● TASK TO CARRY OUT:
Copy every line of text in each of the items below, keeping each line's original wording, spelling, and line breaks unchanged.

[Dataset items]
────────────────────────────────────────
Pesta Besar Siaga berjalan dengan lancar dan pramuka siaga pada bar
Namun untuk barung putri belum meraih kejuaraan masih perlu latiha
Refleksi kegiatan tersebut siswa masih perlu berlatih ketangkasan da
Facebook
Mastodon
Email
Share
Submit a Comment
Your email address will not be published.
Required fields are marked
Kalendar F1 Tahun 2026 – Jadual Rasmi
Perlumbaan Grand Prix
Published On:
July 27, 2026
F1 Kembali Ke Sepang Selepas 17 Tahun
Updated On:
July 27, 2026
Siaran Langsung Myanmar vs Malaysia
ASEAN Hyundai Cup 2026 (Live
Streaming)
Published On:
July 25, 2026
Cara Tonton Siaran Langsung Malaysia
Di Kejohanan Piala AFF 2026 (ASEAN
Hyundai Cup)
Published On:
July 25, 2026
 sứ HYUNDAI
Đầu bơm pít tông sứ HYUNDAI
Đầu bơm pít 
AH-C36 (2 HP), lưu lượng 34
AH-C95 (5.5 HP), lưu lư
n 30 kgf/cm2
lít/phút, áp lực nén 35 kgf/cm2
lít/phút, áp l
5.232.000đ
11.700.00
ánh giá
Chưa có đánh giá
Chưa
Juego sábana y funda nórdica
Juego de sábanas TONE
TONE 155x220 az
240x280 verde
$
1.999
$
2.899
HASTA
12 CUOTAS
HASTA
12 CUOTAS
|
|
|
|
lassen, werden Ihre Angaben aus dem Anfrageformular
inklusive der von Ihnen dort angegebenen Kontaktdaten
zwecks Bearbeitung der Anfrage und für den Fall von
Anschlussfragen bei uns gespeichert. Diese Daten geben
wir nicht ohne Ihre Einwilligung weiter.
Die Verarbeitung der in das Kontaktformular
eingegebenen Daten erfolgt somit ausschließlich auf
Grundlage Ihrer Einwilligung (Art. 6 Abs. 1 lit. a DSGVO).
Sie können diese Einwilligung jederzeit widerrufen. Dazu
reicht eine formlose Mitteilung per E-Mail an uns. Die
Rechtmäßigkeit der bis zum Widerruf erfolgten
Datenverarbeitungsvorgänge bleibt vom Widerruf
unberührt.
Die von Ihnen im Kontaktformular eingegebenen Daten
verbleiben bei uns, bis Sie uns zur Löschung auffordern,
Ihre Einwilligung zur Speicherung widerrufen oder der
────────────────────────────────────────
● RESPONSE TO THE EXERCISE:
Pesta Besar Siaga berjalan dengan lancar dan pramuka siaga pada bar
Namun untuk barung putri belum meraih kejuaraan masih perlu latiha
Refleksi kegiatan tersebut siswa masih perlu berlatih ketangkasan da
Facebook
Mastodon
Email
Share
Submit a Comment
Your email address will not be published.
Required fields are marked
Kalendar F1 Tahun 2026 – Jadual Rasmi
Perlumbaan Grand Prix
Published On:
July 27, 2026
F1 Kembali Ke Sepang Selepas 17 Tahun
Updated On:
July 27, 2026
Siaran Langsung Myanmar vs Malaysia
ASEAN Hyundai Cup 2026 (Live
Streaming)
Published On:
July 25, 2026
Cara Tonton Siaran Langsung Malaysia
Di Kejohanan Piala AFF 2026 (ASEAN
Hyundai Cup)
Published On:
July 25, 2026
 sứ HYUNDAI
Đầu bơm pít tông sứ HYUNDAI
Đầu bơm pít 
AH-C36 (2 HP), lưu lượng 34
AH-C95 (5.5 HP), lưu lư
n 30 kgf/cm2
lít/phút, áp lực nén 35 kgf/cm2
lít/phút, áp l
5.232.000đ
11.700.00
ánh giá
Chưa có đánh giá
Chưa
Juego sábana y funda nórdica
Juego de sábanas TONE
TONE 155x220 az
240x280 verde
$
1.999
$
2.899
HASTA
12 CUOTAS
HASTA
12 CUOTAS
|
|
|
|
lassen, werden Ihre Angaben aus dem Anfrageformular
inklusive der von Ihnen dort angegebenen Kontaktdaten
zwecks Bearbeitung der Anfrage und für den Fall von
Anschlussfragen bei uns gespeichert. Diese Daten geben
wir nicht ohne Ihre Einwilligung weiter.
Die Verarbeitung der in das Kontaktformular
eingegebenen Daten erfolgt somit ausschließlich auf
Grundlage Ihrer Einwilligung (Art. 6 Abs. 1 lit. a DSGVO).
Sie können diese Einwilligung jederzeit widerrufen. Dazu
reicht eine formlose Mitteilung per E-Mail an uns. Die
Rechtmäßigkeit der bis zum Widerruf erfolgten
Datenverarbeitungsvorgänge bleibt vom Widerruf
unberührt.
Die von Ihnen im Kontaktformular eingegebenen Daten
verbleiben bei uns, bis Sie uns zur Löschung auffordern,
Ihre Einwilligung zur Speicherung widerrufen oder der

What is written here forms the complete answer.